→ The problem:
An identical copy of the data below is needed.

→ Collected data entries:
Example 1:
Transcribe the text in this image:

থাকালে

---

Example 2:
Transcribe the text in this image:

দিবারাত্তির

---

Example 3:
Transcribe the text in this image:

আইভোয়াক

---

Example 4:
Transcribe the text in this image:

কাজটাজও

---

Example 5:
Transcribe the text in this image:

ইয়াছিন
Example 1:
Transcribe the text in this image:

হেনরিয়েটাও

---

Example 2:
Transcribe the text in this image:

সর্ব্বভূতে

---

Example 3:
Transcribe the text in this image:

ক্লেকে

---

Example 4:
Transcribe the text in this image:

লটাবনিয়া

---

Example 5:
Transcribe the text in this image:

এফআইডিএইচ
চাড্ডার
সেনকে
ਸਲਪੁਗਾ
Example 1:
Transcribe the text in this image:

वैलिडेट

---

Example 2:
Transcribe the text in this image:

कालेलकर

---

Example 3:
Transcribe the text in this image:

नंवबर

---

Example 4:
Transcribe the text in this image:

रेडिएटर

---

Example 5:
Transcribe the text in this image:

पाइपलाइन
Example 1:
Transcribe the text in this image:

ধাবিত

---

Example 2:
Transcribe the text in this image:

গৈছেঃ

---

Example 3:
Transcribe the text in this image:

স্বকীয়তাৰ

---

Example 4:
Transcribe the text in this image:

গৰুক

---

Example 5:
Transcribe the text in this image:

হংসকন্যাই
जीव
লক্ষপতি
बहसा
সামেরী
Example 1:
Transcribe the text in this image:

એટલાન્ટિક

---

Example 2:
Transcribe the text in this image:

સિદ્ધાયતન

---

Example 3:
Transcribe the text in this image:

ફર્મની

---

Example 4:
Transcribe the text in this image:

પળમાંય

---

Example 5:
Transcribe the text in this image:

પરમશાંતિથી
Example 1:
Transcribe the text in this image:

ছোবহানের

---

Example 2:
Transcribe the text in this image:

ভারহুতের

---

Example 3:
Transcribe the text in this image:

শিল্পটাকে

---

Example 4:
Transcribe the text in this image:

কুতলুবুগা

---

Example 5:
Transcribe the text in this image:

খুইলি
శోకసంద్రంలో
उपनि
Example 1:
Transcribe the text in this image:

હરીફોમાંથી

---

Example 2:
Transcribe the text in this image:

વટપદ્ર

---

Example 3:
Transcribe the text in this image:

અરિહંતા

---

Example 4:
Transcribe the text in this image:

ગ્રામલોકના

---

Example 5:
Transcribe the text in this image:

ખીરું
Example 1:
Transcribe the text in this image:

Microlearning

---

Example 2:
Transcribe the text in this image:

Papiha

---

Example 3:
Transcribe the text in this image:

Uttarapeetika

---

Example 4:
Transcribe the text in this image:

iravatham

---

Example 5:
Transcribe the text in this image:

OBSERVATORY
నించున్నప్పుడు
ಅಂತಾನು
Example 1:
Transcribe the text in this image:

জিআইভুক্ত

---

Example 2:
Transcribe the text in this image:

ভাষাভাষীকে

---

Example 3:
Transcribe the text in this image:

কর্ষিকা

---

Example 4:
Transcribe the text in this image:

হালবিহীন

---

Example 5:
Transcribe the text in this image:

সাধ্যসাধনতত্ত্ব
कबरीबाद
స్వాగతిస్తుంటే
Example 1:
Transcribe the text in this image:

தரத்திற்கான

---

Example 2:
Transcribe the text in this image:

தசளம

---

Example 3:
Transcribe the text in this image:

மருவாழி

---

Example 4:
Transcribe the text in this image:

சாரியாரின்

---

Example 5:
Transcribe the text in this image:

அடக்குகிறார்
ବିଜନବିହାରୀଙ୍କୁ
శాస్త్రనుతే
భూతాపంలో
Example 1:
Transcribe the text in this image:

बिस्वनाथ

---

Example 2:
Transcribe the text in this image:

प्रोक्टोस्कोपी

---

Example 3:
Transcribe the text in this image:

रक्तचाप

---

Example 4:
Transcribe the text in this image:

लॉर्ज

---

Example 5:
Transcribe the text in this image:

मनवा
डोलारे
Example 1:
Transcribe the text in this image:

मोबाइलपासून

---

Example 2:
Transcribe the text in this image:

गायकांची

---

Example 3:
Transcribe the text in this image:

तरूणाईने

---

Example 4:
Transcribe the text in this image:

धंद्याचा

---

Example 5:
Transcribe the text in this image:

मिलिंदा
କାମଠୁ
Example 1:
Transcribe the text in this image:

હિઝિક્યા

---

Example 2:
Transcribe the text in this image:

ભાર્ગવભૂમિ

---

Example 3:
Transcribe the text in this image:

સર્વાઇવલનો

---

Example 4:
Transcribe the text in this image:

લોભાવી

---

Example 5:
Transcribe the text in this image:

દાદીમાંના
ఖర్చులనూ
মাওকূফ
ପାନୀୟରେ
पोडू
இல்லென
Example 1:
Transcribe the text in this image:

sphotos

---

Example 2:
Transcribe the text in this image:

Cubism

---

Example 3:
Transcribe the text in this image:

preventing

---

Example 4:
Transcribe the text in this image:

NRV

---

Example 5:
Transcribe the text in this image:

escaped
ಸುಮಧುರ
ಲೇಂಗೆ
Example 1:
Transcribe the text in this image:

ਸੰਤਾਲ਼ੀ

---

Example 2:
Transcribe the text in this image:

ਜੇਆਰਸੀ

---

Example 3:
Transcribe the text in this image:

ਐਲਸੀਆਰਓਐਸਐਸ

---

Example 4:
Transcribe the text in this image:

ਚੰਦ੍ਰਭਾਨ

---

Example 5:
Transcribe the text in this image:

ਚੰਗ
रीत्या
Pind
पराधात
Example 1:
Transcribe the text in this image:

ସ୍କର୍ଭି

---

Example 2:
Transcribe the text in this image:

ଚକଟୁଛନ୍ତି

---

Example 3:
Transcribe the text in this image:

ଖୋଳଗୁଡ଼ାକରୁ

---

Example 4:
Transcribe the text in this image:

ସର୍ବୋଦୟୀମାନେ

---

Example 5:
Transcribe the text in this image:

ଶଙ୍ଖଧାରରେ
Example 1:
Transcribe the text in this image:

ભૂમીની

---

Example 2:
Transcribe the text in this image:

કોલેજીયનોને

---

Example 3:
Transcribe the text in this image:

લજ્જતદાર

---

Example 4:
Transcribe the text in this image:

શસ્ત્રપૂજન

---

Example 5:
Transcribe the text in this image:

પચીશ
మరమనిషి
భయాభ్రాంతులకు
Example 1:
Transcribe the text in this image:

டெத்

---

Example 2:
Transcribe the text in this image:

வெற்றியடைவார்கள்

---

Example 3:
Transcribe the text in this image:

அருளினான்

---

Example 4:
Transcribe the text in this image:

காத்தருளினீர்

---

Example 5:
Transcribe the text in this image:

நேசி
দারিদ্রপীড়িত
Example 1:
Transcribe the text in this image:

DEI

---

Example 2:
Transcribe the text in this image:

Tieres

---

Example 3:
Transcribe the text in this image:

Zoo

→ Answer box:
Example 1:
Transcribe the text in this image:

থাকালে

---

Example 2:
Transcribe the text in this image:

দিবারাত্তির

---

Example 3:
Transcribe the text in this image:

আইভোয়াক

---

Example 4:
Transcribe the text in this image:

কাজটাজও

---

Example 5:
Transcribe the text in this image:

ইয়াছিন
Example 1:
Transcribe the text in this image:

হেনরিয়েটাও

---

Example 2:
Transcribe the text in this image:

সর্ব্বভূতে

---

Example 3:
Transcribe the text in this image:

ক্লেকে

---

Example 4:
Transcribe the text in this image:

লটাবনিয়া

---

Example 5:
Transcribe the text in this image:

এফআইডিএইচ
চাড্ডার
সেনকে
ਸਲਪੁਗਾ
Example 1:
Transcribe the text in this image:

वैलिडेट

---

Example 2:
Transcribe the text in this image:

कालेलकर

---

Example 3:
Transcribe the text in this image:

नंवबर

---

Example 4:
Transcribe the text in this image:

रेडिएटर

---

Example 5:
Transcribe the text in this image:

पाइपलाइन
Example 1:
Transcribe the text in this image:

ধাবিত

---

Example 2:
Transcribe the text in this image:

গৈছেঃ

---

Example 3:
Transcribe the text in this image:

স্বকীয়তাৰ

---

Example 4:
Transcribe the text in this image:

গৰুক

---

Example 5:
Transcribe the text in this image:

হংসকন্যাই
जीव
লক্ষপতি
बहसा
সামেরী
Example 1:
Transcribe the text in this image:

એટલાન્ટિક

---

Example 2:
Transcribe the text in this image:

સિદ્ધાયતન

---

Example 3:
Transcribe the text in this image:

ફર્મની

---

Example 4:
Transcribe the text in this image:

પળમાંય

---

Example 5:
Transcribe the text in this image:

પરમશાંતિથી
Example 1:
Transcribe the text in this image:

ছোবহানের

---

Example 2:
Transcribe the text in this image:

ভারহুতের

---

Example 3:
Transcribe the text in this image:

শিল্পটাকে

---

Example 4:
Transcribe the text in this image:

কুতলুবুগা

---

Example 5:
Transcribe the text in this image:

খুইলি
శోకసంద్రంలో
उपनि
Example 1:
Transcribe the text in this image:

હરીફોમાંથી

---

Example 2:
Transcribe the text in this image:

વટપદ્ર

---

Example 3:
Transcribe the text in this image:

અરિહંતા

---

Example 4:
Transcribe the text in this image:

ગ્રામલોકના

---

Example 5:
Transcribe the text in this image:

ખીરું
Example 1:
Transcribe the text in this image:

Microlearning

---

Example 2:
Transcribe the text in this image:

Papiha

---

Example 3:
Transcribe the text in this image:

Uttarapeetika

---

Example 4:
Transcribe the text in this image:

iravatham

---

Example 5:
Transcribe the text in this image:

OBSERVATORY
నించున్నప్పుడు
ಅಂತಾನು
Example 1:
Transcribe the text in this image:

জিআইভুক্ত

---

Example 2:
Transcribe the text in this image:

ভাষাভাষীকে

---

Example 3:
Transcribe the text in this image:

কর্ষিকা

---

Example 4:
Transcribe the text in this image:

হালবিহীন

---

Example 5:
Transcribe the text in this image:

সাধ্যসাধনতত্ত্ব
कबरीबाद
స్వాగతిస్తుంటే
Example 1:
Transcribe the text in this image:

தரத்திற்கான

---

Example 2:
Transcribe the text in this image:

தசளம

---

Example 3:
Transcribe the text in this image:

மருவாழி

---

Example 4:
Transcribe the text in this image:

சாரியாரின்

---

Example 5:
Transcribe the text in this image:

அடக்குகிறார்
ବିଜନବିହାରୀଙ୍କୁ
శాస్త్రనుతే
భూతాపంలో
Example 1:
Transcribe the text in this image:

बिस्वनाथ

---

Example 2:
Transcribe the text in this image:

प्रोक्टोस्कोपी

---

Example 3:
Transcribe the text in this image:

रक्तचाप

---

Example 4:
Transcribe the text in this image:

लॉर्ज

---

Example 5:
Transcribe the text in this image:

मनवा
डोलारे
Example 1:
Transcribe the text in this image:

मोबाइलपासून

---

Example 2:
Transcribe the text in this image:

गायकांची

---

Example 3:
Transcribe the text in this image:

तरूणाईने

---

Example 4:
Transcribe the text in this image:

धंद्याचा

---

Example 5:
Transcribe the text in this image:

मिलिंदा
କାମଠୁ
Example 1:
Transcribe the text in this image:

હિઝિક્યા

---

Example 2:
Transcribe the text in this image:

ભાર્ગવભૂમિ

---

Example 3:
Transcribe the text in this image:

સર્વાઇવલનો

---

Example 4:
Transcribe the text in this image:

લોભાવી

---

Example 5:
Transcribe the text in this image:

દાદીમાંના
ఖర్చులనూ
মাওকূফ
ପାନୀୟରେ
पोडू
இல்லென
Example 1:
Transcribe the text in this image:

sphotos

---

Example 2:
Transcribe the text in this image:

Cubism

---

Example 3:
Transcribe the text in this image:

preventing

---

Example 4:
Transcribe the text in this image:

NRV

---

Example 5:
Transcribe the text in this image:

escaped
ಸುಮಧುರ
ಲೇಂಗೆ
Example 1:
Transcribe the text in this image:

ਸੰਤਾਲ਼ੀ

---

Example 2:
Transcribe the text in this image:

ਜੇਆਰਸੀ

---

Example 3:
Transcribe the text in this image:

ਐਲਸੀਆਰਓਐਸਐਸ

---

Example 4:
Transcribe the text in this image:

ਚੰਦ੍ਰਭਾਨ

---

Example 5:
Transcribe the text in this image:

ਚੰਗ
रीत्या
Pind
पराधात
Example 1:
Transcribe the text in this image:

ସ୍କର୍ଭି

---

Example 2:
Transcribe the text in this image:

ଚକଟୁଛନ୍ତି

---

Example 3:
Transcribe the text in this image:

ଖୋଳଗୁଡ଼ାକରୁ

---

Example 4:
Transcribe the text in this image:

ସର୍ବୋଦୟୀମାନେ

---

Example 5:
Transcribe the text in this image:

ଶଙ୍ଖଧାରରେ
Example 1:
Transcribe the text in this image:

ભૂમીની

---

Example 2:
Transcribe the text in this image:

કોલેજીયનોને

---

Example 3:
Transcribe the text in this image:

લજ્જતદાર

---

Example 4:
Transcribe the text in this image:

શસ્ત્રપૂજન

---

Example 5:
Transcribe the text in this image:

પચીશ
మరమనిషి
భయాభ్రాంతులకు
Example 1:
Transcribe the text in this image:

டெத்

---

Example 2:
Transcribe the text in this image:

வெற்றியடைவார்கள்

---

Example 3:
Transcribe the text in this image:

அருளினான்

---

Example 4:
Transcribe the text in this image:

காத்தருளினீர்

---

Example 5:
Transcribe the text in this image:

நேசி
দারিদ্রপীড়িত
Example 1:
Transcribe the text in this image:

DEI

---

Example 2:
Transcribe the text in this image:

Tieres

---

Example 3:
Transcribe the text in this image:

Zoo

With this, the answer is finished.